**Consigne de travail 1**. D'après le texte de page, quelle somme hors taxes la société VEOLIA PROPRETE réclame-t-elle au principal à la communauté intercommunale des Villes solidaires ?

La société VEOLIA PROPRETE demande à la cour :

1°) d'annuler le jugement n° 0700939 du 25 novembre 2010 du tribunal administratif de Saint-Denis de La Réunion rejetant sa demande tendant à la condamnation de la communauté intercommunale des Villes solidaires à lui verser au principal la somme de 793.036 euros hors taxes en paiement de travaux de réalisation de trois alvéoles d'enfouissement d'ordures qu'elle n'a pu exploiter du fait de l'expiration de son contrat ;

2°) de condamner la communauté intercommunale des Villes solidaires à lui payer cette somme, assortie des intérêts moratoires à compter du 10 juillet 2007, date de sa demande ;

3°) de mettre à la charge de la communauté intercommunale des Villes solidaires la somme de 3.000 euros au titre de l'article L. 761-1 du code de justice administrative ;

............................................................................................................................................

**Consigne de travail 2**. Recopiez à l'identique les lignes des enregistrements, du début des enregistrements jusqu'à la ligne contenant « Comme tous ses », incluse.

**Données à traiter**.
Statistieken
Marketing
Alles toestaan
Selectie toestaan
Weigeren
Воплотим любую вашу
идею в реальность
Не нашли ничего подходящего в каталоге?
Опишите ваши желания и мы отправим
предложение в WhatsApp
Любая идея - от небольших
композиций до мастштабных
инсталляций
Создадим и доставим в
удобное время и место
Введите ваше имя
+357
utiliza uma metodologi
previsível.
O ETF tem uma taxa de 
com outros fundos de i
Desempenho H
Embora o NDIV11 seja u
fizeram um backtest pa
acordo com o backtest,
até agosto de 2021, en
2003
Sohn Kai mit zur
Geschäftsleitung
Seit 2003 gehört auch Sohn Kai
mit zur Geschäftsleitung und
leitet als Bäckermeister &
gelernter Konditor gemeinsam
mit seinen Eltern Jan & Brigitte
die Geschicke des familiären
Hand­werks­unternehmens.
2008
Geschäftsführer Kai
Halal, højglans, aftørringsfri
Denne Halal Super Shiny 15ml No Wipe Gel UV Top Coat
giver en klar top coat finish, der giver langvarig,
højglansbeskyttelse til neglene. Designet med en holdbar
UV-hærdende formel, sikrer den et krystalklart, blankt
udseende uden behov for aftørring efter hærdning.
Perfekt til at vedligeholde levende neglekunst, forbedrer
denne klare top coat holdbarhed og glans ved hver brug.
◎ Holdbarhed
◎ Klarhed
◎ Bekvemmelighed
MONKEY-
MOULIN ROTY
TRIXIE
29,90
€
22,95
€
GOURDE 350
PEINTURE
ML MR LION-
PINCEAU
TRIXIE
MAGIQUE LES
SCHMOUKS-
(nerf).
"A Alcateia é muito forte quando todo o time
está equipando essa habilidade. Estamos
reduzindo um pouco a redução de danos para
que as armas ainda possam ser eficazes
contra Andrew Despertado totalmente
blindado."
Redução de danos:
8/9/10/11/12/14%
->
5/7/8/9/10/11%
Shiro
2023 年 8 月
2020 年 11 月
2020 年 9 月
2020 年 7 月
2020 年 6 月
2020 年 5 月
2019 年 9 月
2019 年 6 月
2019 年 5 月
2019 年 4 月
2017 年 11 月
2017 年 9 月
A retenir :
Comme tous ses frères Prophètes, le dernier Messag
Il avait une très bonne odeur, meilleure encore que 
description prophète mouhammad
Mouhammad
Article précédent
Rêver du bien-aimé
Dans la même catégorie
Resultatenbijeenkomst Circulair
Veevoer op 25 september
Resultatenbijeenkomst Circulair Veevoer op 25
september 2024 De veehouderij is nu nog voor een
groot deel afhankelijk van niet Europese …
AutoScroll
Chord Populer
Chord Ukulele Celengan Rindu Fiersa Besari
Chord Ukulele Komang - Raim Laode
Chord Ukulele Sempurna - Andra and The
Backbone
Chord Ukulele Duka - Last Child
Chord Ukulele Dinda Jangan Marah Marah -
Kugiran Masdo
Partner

**Réponse attendue 1**. 793.036 euros hors taxes.

**Réponse attendue 2**.
Statistieken
Marketing
Alles toestaan
Selectie toestaan
Weigeren
Воплотим любую вашу
идею в реальность
Не нашли ничего подходящего в каталоге?
Опишите ваши желания и мы отправим
предложение в WhatsApp
Любая идея - от небольших
композиций до мастштабных
инсталляций
Создадим и доставим в
удобное время и место
Введите ваше имя
+357
utiliza uma metodologi
previsível.
O ETF tem uma taxa de 
com outros fundos de i
Desempenho H
Embora o NDIV11 seja u
fizeram um backtest pa
acordo com o backtest,
até agosto de 2021, en
2003
Sohn Kai mit zur
Geschäftsleitung
Seit 2003 gehört auch Sohn Kai
mit zur Geschäftsleitung und
leitet als Bäckermeister &
gelernter Konditor gemeinsam
mit seinen Eltern Jan & Brigitte
die Geschicke des familiären
Hand­werks­unternehmens.
2008
Geschäftsführer Kai
Halal, højglans, aftørringsfri
Denne Halal Super Shiny 15ml No Wipe Gel UV Top Coat
giver en klar top coat finish, der giver langvarig,
højglansbeskyttelse til neglene. Designet med en holdbar
UV-hærdende formel, sikrer den et krystalklart, blankt
udseende uden behov for aftørring efter hærdning.
Perfekt til at vedligeholde levende neglekunst, forbedrer
denne klare top coat holdbarhed og glans ved hver brug.
◎ Holdbarhed
◎ Klarhed
◎ Bekvemmelighed
MONKEY-
MOULIN ROTY
TRIXIE
29,90
€
22,95
€
GOURDE 350
PEINTURE
ML MR LION-
PINCEAU
TRIXIE
MAGIQUE LES
SCHMOUKS-
(nerf).
"A Alcateia é muito forte quando todo o time
está equipando essa habilidade. Estamos
reduzindo um pouco a redução de danos para
que as armas ainda possam ser eficazes
contra Andrew Despertado totalmente
blindado."
Redução de danos:
8/9/10/11/12/14%
->
5/7/8/9/10/11%
Shiro
2023 年 8 月
2020 年 11 月
2020 年 9 月
2020 年 7 月
2020 年 6 月
2020 年 5 月
2019 年 9 月
2019 年 6 月
2019 年 5 月
2019 年 4 月
2017 年 11 月
2017 年 9 月
A retenir :
Comme tous ses frères Prophètes, le dernier Messag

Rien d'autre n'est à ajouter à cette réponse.